Q. 灯りを主題に旅するなら、ベストシーズンはいつですか?

A. 編集部が推すのは、日没が早まり夜が長くなる晩夏から晩秋である。客室に灯る一灯の効果は、外が明るい夏の日中よりも、暮れの早い時季にはっきりと立ち上がる。紅葉期のあさばやべにや無何有は特に予約が集中するため、早めの計画が必要になる。

Q. 予約はどのくらい前に取るべきですか?

A. いずれも客室が6〜22室と少なく、週末や連休、紅葉・雪のシーズンは数か月前から埋まりやすい。特に坐忘林の冬季とあさばの紅葉期は競争が激しい。日程に幅を持たせ、平日を軸に組むと選択肢が広がる。

Q. 子ども連れでも滞在できますか?

A. いずれも静けさと段差のある建築を前提とした宿で、少数客室ゆえに運用も静かな滞在に寄っている。

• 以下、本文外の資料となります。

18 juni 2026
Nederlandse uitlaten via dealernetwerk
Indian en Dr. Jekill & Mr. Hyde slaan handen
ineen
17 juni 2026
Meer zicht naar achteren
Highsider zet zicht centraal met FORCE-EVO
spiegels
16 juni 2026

LOG は6室のみ、べにや・坐忘林も静寂を核とするため、幼児連れの場合は年齢制限や添い寝の可否を事前に確認しておきたい。

Q. アクセスはどう考えればよいですか?

A. LOG と Azumi Setoda は尾道・瀬戸田のしまなみ圏、べにや無何有は JR加賀温泉駅、あさばは修善寺駅が起点になる。坐忘林は新千歳空港から車約2時間のニセコ。いずれも駅直結ではなく、灯りを絞った環境を得る対価として、ひと手間の移動が伴う。

本記事の参考情報

Wikipedia: 陰翳礼讃 — 谷崎潤一郎による、陰影と弱い光をめぐる美意識の背景
Wikipedia: AKARI — イサム・ノグチが和紙と岐阜提灯の技法から生んだ照明の来歴
Wikipedia: 山代温泉 — べにや無何有が位置する温泉地の歴史・地理

編集部から

灯具を主語に宿を読むと、上質さの尺度が「どれだけ明るいか」から「どれだけ暗さを設計できたか」へ静かに反転する。今回の5軒は、和紙の一灯で陰影を作るLOGから、器具を消して闇を残すべにや無何有・坐忘林まで、光を足す側と引く側の両極に並んだ。夜が長くなる晩夏、客室の一灯が効き始める時季にこそ、この違いは体感として立ち上がる。あなたが次の一泊に求めるのは、灯りを足す夜だろうか、それとも引く夜だろうか。その問いが、宿選びの新しい軸になる。